Opinion: Uyghur Life in China

Gary Sun ‘22

     On Oct. 24th, a regular press briefing was hosted by Ministry of Foreign Affairs of the People’s Republic of China. The speaker, Chunying Hua, refuted the blame on Uyghur rights from a British journalist, who claimed that he had interviewed an “inmate” in Xinjiang re-education camps that said the life in the camps is “imprisonment without freedom”. Hua countered the idea, saying that if he didn’t have freedom, he would not have been able to be interviewed by the press in the first place. Hua also mentioned that the EU and UK have been in trouble with terrorist activities in Europe caused by the refugee influx. They have exactly the same training centers, and China simply took this idea and applied it in Xinjiang. Whether re-education camps perform as a prison or not should remain as a subject of debate. It is not reasonable to say that the Chinese government is abusing the human rights of Uyghurs for now, and international media has failed to perceive the issue from an unbiased perspective.

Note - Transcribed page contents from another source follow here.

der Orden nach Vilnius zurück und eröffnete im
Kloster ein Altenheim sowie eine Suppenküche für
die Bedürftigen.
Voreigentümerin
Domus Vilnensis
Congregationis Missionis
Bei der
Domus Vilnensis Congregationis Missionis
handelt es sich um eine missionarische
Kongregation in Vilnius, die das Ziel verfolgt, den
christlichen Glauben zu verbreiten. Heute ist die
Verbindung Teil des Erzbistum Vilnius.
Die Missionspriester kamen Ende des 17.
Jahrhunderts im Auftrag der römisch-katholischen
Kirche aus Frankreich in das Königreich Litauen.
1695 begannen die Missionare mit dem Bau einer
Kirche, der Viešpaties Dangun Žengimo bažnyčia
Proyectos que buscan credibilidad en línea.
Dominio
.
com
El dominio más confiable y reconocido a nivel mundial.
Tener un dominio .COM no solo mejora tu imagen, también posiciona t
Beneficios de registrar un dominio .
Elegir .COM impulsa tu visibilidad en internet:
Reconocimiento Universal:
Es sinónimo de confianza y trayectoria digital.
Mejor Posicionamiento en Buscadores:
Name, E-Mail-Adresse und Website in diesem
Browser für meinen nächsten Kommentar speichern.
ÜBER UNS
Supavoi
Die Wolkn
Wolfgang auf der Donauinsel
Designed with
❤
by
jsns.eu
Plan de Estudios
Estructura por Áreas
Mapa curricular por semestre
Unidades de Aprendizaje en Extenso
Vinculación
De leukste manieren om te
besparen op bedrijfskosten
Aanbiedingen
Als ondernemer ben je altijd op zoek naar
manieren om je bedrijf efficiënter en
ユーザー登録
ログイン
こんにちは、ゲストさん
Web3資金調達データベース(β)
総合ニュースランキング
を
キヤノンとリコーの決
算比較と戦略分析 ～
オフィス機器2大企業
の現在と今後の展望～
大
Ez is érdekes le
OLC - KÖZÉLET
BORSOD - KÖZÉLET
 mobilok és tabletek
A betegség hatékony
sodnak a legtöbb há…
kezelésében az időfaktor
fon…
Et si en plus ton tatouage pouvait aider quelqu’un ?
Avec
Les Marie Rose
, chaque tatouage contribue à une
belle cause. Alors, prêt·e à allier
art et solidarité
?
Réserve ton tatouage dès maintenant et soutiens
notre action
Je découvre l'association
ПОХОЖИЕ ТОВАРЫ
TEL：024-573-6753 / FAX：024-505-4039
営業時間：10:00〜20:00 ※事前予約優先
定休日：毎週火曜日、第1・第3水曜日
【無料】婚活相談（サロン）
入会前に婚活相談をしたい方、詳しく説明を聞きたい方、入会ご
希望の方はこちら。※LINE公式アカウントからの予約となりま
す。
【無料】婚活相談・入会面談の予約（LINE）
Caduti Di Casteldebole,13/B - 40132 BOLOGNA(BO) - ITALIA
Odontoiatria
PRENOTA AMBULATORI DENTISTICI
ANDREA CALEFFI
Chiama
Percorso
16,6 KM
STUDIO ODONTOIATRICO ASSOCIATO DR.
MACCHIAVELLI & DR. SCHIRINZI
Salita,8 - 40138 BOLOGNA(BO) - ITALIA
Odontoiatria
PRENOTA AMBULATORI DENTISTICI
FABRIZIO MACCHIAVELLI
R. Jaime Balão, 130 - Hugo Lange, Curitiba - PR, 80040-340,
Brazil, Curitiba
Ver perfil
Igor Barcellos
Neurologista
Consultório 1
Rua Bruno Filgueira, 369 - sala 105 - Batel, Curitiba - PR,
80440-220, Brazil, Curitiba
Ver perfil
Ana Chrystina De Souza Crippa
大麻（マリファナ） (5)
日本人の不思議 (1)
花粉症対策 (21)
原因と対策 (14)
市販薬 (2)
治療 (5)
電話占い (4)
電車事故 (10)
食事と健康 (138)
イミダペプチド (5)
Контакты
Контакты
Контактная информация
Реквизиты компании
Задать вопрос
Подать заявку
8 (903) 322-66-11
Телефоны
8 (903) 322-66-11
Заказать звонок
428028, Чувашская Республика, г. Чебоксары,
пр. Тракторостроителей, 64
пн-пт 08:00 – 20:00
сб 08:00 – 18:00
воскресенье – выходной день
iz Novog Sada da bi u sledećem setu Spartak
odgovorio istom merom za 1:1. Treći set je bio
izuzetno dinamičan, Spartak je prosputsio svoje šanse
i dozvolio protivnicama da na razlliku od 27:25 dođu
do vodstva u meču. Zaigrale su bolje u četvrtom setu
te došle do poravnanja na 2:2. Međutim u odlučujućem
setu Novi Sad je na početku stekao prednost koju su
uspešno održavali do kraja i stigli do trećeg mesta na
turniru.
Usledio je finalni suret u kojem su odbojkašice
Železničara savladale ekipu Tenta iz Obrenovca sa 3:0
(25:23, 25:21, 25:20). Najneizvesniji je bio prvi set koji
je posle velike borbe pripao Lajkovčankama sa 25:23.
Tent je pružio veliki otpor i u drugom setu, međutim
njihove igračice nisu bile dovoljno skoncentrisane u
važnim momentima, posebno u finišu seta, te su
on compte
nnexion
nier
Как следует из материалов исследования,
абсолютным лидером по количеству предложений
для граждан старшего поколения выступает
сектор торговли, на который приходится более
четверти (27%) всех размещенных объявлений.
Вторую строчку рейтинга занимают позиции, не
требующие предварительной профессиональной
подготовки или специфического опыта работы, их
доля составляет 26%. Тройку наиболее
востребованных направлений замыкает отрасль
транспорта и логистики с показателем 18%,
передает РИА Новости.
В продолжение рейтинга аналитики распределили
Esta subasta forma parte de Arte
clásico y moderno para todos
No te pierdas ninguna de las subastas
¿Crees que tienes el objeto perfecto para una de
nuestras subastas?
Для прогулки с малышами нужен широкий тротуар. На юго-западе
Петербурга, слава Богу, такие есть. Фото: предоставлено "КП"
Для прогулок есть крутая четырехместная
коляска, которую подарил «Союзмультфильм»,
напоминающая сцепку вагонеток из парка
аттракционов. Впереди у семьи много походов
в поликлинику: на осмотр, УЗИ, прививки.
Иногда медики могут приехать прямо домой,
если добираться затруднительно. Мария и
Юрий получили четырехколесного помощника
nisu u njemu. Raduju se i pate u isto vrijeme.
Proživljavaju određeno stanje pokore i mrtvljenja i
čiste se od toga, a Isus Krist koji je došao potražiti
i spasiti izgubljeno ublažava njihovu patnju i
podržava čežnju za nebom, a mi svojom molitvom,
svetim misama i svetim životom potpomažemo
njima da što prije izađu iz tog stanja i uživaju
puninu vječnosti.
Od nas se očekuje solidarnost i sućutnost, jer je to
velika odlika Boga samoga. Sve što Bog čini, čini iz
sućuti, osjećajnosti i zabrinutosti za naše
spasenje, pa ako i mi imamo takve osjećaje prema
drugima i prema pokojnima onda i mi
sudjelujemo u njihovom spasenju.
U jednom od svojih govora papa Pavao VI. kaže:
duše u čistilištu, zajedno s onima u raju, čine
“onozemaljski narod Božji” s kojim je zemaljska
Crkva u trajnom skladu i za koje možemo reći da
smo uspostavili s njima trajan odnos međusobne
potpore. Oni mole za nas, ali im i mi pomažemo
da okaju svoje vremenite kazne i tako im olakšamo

     Since the birth of the PRC, Uyghurs have not been in good shape with the government. Constant terrorist attacks and direct confrontations to the local authorities forced Beijing to take heavier measures in Xinjiang than anywhere else in China, such as increasing implementation of the police, army, and applying harsher security checks. Over the past two decades Chinese police have been succeeding in shutting down terrorist organizations, and what they have discovered is that the terrorists believe their god wants them to destroy any political entity that rules them, and to establish a base for “liberating” the entire world from the hand of heathens. The Chinese government found this to be an extremely dangerous belief for the local community, and has subsequently put people suspected to be religious, mainly Muslim in this case, into extreme re-education centers, aiming to depolarise them, or at least separate them from the community in case they plan terrorist attacks. The government would put felons who conducted attacks behind bars, not in the centers.

     The reasons why Uyghurs are the main population performing attacks may be their commonly low education rates and high poverty rates. Their traditional practices mostly discourage education of women unless the family only has a girl; most Uyghurs, surprisingly, refuse to apply technology in agriculture, which is a central a pillar in their lives. For example, the government tried to introduce 4G network in Xinjiang in late 2014, and thousands of Uyghurs rallied up at the capital of the province to protest the introduction since they believed that the government just wanted to steal money from them when they already had 3G. Also, when the army showed that they’d be more than happy to share tractors and planters in the 90s, now still, most of the Uyghur farmers refused to use the machines because they thought it would be humiliating their hard handiwork. Agriculture without the assistance of technology, therefore, takes away most of the time of male, disabling most of the population from focusing on education. When some extremely poor Uyghurs know that people in other parts of China live a far better life than them, they like to think that the government is oppressing them, and so the dischord roots.

     Human rights is an issue that some western media outlets has been using to criticize the opponents of their nations, such as Iraq, Russia, Iran, and China. I believe that human rights issues should be treated with extra caution and nuance because it seems that some portrayals in Western media are not entirely objective upon such issues in countries that oppose NATO, or in a more common sense, western nations. Human rights thus shouldn’t be a weapon that any political entity could use against others, because as its name indicates, it is the most fundamental rights of humans.